# Tanja Szewczenko im Playboy Mai 2014



## addi1305 (9 Apr. 2014)

Tanja Szewczenko zeigt sich nach 1999 und 2007 zum dritten mal in der Mai-Ausgabe des
Herrenmagazins "Playboy". Und sie zeigt wirklich alles. Freut euch drauf!
Bilder darf ich ja nicht posten, ich habe sie schon gesehen!


----------



## Death Row (9 Apr. 2014)

Ich habe die Bilder auch gesehen und bin positiv überrascht. Wollte die Ausgabe schon boykottieren wie die Ausgabe zuvor, aber ich denke die werd ich mir wieder holen


----------



## erhardt77 (9 Apr. 2014)

Super Bilder .... Super Ausgabe .... Respekt! Es lohnt sich.


----------



## tobi (9 Apr. 2014)

Super sexy!!!!!!!!!!!!!!!!!!!!!!!!!!!!


----------



## Lumo (9 Apr. 2014)

Habe sie auch gesehen, noch immer ein Perfekter Körper. Nur das tattoo stört.


----------



## McNeil (10 Apr. 2014)

wirklich heiss


----------



## dante_23 (10 Apr. 2014)

mit miri (03/ 2014) die beste ausgabe in letzter zeit 
es ist ein sehr guter shoot geworden - tolles setting, schöne motive; und tanja in bestform, unglaublich durchtrainiert. gefällt mir richtig gut!
was ich erst gar nicht glauben konnte: sie ist 36 (!!!). 
36, und noch solch ein körper, wow! da können sich einige mädels ein beispiel nehmen, definitiv.

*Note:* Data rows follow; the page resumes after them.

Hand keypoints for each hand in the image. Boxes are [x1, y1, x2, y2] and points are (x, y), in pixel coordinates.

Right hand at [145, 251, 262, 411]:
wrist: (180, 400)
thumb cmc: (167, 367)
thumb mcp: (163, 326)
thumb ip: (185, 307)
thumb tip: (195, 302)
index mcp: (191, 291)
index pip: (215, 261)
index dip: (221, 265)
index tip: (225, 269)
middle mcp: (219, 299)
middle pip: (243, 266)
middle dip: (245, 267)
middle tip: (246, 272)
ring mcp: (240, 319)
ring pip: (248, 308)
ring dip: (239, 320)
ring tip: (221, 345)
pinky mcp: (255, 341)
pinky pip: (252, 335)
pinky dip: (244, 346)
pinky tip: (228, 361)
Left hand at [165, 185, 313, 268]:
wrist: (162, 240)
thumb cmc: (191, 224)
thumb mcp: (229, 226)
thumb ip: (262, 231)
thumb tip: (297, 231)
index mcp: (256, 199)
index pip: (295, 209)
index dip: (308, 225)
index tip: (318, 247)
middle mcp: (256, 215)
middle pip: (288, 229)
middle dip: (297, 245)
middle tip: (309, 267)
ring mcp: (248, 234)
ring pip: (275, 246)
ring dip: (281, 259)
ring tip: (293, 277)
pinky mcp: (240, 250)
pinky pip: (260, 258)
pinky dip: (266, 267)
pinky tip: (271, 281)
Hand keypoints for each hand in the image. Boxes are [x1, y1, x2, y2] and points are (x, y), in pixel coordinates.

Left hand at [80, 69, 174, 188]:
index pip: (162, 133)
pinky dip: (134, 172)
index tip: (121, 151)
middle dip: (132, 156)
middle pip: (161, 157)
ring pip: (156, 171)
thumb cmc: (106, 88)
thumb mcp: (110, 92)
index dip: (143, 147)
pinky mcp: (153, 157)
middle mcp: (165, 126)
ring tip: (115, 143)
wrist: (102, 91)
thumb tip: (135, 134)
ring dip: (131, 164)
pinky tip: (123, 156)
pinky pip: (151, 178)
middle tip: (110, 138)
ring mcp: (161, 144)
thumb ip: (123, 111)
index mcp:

fazit: sehr gute wahl vom playboy! absolute kaufempfehlung


----------



## Frango1 (11 Apr. 2014)

oha die is hot


----------



## Yuriy (12 Apr. 2014)

In guter Form ", die alte Dame."


----------



## frank63 (12 Apr. 2014)

Bilder sind wirklich sehr schön.


----------



## Crazyboy (13 Apr. 2014)

Auch ich habe mir die Bilder angesehen.
Die beste Ausgabe seit langem.
Gruß Crazyboy


----------



## 60y09 (15 Apr. 2014)

in jeder ihrer PB-Ausgaben zeigt sie ein wenig mehr, das ist wahrscheinlich Vertragsinhalt, sonst gibts keine Kohle. Na dann freuen wir schon mal auf 2021, wenn es noch andere Detailaufnahmen geben wird !


----------



## yadou (24 Apr. 2014)

Nachdem ich mir alle Galerien genau angesehen habe  muss ich sagen:

Alle Achtung, wenn alle Promis solche Fotostrecken machen würden, könnte die Auflage immens gesteigert werden.


----------



## Punisher (24 Apr. 2014)

schön rassiert ist sie


----------



## carlo005 (27 Apr. 2014)

Gerne auch noch ein viertes Mal, Aber nicht solange warten


----------



## RudiRudi (15 Mai 2014)

Mit Verlaub, irgendwie sieht die Dame auf den Playboybildern aus wie eine abgetakelte Nutte nach durchgearbeiteter Nacht. Grausam. Für Geld (oder was auch immer) sinken manche Menschen offenbar in ungeahnte Tiefen. Schade. Eigentlich nur peinlich!


----------



## Xiaul23 (13 Juli 2014)

Wahnsinn - was waren das für Bilder. :thumbup:


----------



## Balkan (23 Dez. 2014)

Wow, das ist ja ganz an mir vorbeigeflogen ....


----------